Haluk Kırcı'nın af kapsamına alınması, ortak hükümeti çatırdatan sarsıntılar yarattı.
7 ayrı cinayetten hüküm giymiş olan
Haluk Kırcı, eğer af önerilen şekliyle geçseydi, tek cinayetten hüküm giymiş gibi olacaktı.
Zaten bir süredir hapiste yattığı için
İnfaz Yasası'ndan yararlanarak, çok geçmeden tahliye olacaktı.
DSP'liler bu hükme,
"Anayasa'ya aykırılık" gerekçesiyle karşı çıktılar.
Konu,
Adalet Komisyonu'na kadar askıda.
Kırcı'nın durumu
Haluk Kırcı, 7 x 36 yıl = 252 yıl ağır hapis cezası almış gibi görünse de, toplam cezası aslında tavan olarak
36 yıldır.
Tek bir cinayetin ağır hapis cezası gibidir.

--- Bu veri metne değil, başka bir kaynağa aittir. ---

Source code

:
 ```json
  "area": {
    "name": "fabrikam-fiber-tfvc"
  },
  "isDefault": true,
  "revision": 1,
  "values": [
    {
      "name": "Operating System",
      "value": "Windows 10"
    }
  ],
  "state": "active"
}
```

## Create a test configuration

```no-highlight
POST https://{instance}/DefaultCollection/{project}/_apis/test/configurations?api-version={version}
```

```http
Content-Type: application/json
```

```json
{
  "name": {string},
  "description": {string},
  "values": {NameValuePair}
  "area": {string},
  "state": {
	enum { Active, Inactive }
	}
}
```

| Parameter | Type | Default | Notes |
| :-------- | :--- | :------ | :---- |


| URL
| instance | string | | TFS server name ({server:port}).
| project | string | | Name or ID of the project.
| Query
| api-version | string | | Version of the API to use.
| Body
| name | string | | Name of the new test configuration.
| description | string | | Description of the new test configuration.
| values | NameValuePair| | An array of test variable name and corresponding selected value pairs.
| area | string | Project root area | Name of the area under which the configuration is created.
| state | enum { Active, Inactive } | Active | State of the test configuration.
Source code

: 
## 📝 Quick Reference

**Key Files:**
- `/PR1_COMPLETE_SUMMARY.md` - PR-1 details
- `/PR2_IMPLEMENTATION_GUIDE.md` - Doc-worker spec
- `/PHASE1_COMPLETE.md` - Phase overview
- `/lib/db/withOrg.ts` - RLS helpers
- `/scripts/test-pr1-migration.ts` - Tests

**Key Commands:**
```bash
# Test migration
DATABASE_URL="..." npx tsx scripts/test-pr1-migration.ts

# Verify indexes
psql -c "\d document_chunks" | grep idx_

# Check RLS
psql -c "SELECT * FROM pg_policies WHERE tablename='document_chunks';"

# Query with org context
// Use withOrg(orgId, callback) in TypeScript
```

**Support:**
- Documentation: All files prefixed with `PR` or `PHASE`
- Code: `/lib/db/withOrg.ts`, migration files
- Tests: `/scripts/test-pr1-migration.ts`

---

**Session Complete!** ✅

Turgut Özal zamanında çıkarılan Terörle Mücadele Yasası bağlamındaki infaz değişikliği gereğince, hapishanedeki fiili kalış süresi, bu durumda 7 x 10 = 70 olduğu halde tavan olan 36 yıldır.
Yani...
Hiç af çıkmasa dahi, Kırcı'nın bütün hapiste kalma süresi 36 yıl olmalı.
Af tasarısında önerilen aynı konudaki cezaların tek bir cezaya indirilmesi halinde ise 36 yıl yerine 10 yıl yatacaktır.

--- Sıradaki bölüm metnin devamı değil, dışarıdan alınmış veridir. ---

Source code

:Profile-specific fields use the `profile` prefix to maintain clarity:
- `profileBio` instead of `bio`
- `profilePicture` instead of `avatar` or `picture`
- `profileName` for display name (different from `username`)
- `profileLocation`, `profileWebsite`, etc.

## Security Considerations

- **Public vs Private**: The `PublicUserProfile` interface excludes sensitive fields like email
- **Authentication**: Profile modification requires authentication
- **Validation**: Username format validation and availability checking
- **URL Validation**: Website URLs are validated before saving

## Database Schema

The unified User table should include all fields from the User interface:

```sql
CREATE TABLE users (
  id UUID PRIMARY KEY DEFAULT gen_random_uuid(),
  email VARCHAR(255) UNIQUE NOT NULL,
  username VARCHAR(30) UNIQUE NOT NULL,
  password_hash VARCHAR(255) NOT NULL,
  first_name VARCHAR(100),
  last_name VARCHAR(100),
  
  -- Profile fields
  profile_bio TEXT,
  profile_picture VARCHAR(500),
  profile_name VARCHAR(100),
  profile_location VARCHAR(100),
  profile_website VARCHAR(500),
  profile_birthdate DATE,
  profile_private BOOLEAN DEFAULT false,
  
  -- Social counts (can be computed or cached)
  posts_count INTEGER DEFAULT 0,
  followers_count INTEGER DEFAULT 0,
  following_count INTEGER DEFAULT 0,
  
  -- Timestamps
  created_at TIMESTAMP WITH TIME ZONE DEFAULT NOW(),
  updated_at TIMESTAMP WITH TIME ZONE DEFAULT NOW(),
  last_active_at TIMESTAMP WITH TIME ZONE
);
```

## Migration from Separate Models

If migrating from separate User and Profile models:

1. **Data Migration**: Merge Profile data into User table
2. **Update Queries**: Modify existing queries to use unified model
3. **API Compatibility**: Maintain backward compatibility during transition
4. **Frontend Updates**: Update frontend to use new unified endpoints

Bunun Anayasa'ya aykırılık yönü var mı?
O, ayrı bir tartışma konusu.
Ama...
Affın tanımı böyle yapılacağına, "bütün hapis cezaları 7'şer ya da 8'er yıla indirilmiştir" türünden bir İnfaz Yasası değişikliğiyle, aynı sonuca varılabilir.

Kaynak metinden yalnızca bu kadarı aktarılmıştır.